The bad thing about the PADI online course is that it expires after a year and you can no longer access the material.
 
That's a little annoying, but at least it will make me focus and do it. My original open water materials were not online, do you know if that resource expires after a period of time as well?
 
Other PADI pros, correct me if I am wrong - if you use the PADI app on iPad or Android, the paid materials are your to keep on your own devise.
 
A refresher can be lined up at pretty much any shop. It doesn't have to be PADI either ... the regulator retrieval, mask clearing and OOA emergency skills are sufficiently interchangeable. Refreshers are a good idea, IMO. And as others have mentioned, many resorts or shops require a "recent" dive or a refresher prior to being taken on their boat.
 
The degree to which you need a refresher varies tremendously from one individual to another. I once had a class with 6 people, 4 of whom really didn't need it and 2 of whom should have taken the entire course over again.

I once had a refresher student who (with one glaring exception) clearly did not need the refresher from the very start. Once I saw her excellent performance in the water, I suggested it would be a better use of our time to work on more advanced skills, and she was quite happy with that decision. We worked on non-silting kicks the rest of the way.

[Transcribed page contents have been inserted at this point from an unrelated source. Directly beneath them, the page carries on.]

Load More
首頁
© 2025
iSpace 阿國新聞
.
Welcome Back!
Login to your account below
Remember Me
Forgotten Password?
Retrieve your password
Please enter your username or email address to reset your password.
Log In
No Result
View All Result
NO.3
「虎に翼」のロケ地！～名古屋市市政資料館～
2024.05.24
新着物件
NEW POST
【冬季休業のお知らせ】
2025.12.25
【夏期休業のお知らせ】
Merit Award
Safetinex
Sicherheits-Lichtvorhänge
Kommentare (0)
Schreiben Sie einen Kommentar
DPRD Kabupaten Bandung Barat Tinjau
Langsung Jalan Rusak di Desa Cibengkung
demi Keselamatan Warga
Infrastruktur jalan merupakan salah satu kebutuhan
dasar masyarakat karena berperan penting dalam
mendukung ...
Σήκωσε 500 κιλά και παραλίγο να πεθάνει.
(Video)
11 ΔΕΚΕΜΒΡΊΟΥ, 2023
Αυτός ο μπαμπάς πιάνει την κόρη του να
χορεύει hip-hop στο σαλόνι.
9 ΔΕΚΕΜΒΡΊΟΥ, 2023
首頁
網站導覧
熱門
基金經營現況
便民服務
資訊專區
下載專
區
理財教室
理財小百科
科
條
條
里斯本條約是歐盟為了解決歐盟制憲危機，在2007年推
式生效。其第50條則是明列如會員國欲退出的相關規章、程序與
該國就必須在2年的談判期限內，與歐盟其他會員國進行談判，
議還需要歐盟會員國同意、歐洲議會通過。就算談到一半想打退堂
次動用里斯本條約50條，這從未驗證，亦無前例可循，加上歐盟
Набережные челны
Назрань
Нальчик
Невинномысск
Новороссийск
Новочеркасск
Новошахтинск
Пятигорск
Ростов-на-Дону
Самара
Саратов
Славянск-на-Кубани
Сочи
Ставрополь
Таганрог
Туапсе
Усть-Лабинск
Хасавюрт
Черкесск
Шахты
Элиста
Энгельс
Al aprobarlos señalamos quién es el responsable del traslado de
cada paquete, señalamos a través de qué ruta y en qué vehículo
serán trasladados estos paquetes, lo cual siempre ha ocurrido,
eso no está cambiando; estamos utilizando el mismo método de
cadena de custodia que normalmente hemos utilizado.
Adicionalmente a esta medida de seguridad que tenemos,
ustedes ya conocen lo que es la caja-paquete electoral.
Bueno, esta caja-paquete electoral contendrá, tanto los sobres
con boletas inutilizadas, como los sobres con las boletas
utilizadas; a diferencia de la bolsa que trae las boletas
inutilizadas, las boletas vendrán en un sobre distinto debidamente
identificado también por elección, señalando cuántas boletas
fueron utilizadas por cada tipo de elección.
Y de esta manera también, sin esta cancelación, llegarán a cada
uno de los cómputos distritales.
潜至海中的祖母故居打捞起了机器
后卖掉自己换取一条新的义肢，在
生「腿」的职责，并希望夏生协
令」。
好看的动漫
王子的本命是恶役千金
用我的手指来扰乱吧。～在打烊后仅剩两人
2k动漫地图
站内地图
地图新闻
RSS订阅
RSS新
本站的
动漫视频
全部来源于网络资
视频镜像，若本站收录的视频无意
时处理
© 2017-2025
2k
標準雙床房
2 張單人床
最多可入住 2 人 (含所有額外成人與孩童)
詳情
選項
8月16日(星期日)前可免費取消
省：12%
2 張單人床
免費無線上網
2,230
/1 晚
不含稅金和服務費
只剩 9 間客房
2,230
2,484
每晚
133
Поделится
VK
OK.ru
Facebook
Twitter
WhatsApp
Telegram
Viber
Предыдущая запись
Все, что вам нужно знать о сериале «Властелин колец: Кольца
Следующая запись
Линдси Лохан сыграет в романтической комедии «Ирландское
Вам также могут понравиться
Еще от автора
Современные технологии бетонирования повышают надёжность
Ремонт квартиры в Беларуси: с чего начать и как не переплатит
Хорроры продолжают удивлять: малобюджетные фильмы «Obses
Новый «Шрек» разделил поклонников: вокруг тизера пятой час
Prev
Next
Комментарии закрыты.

I do want to talk about that one glaring exception, though. She had all her own equipment, and it was all pretty expensive stuff. When she put it all together, turned on her air, and looked at her air integrated computer to check the pressure, she said that the computer had analyzed the mix of the gas the shop had supplied and determined it was 32% nitrox. I told her that, no, her computer was still set for 32% from the last time she had set it, but the tank had only air in it. She insisted. I finally got through to her by explaining that the shop was not going to give her 32% for a pool refresher course; the shop did not have the ability to make nitrox in any percentage; I was the only employee of the shop that had the certification, knowledge, and equipment to make nitrox; and I did not put nitrox in her tank. At some point in the past, she had gotten 32% for a dive and had set her computer for it. She had assumed everything she had used after that was 32% because that is what her computer had said. It is possible that she had always requested 32% on her dives and so was reasonably close each time, but maybe not.

The point of that story is that this very good recreational diver had a glaring hole in her knowledge base as a result of her layoff, and it was a misunderstanding that really could have killed her. If she had dived a tank of air to the full limits of EANx 32, she may have gotten a very serious case of DCS.
 
Personally, I am apprehensive of recommending against formalized training--be it initial, sustaining, or refreshing; more so if I don't know the person.
 
I did a pool refresher and a couple of dive picnics when I was coming back into diving after a break. I think if you were a fairly serious diver and were just going to be recreationally diving, that and some reading would be enough (it was for me). If you are going to be getting more serious, then more serious review would be in order.

If you only had a few dives ten years ago, then starting from scratch might be a better idea. Looking at it from the perspective of how comfortable were you when you left. I was free diving through my entire break, so I was never really that far from the water
 
Why do they issue a new cert card when the course is completed? Isn't the divers old c-card good enough?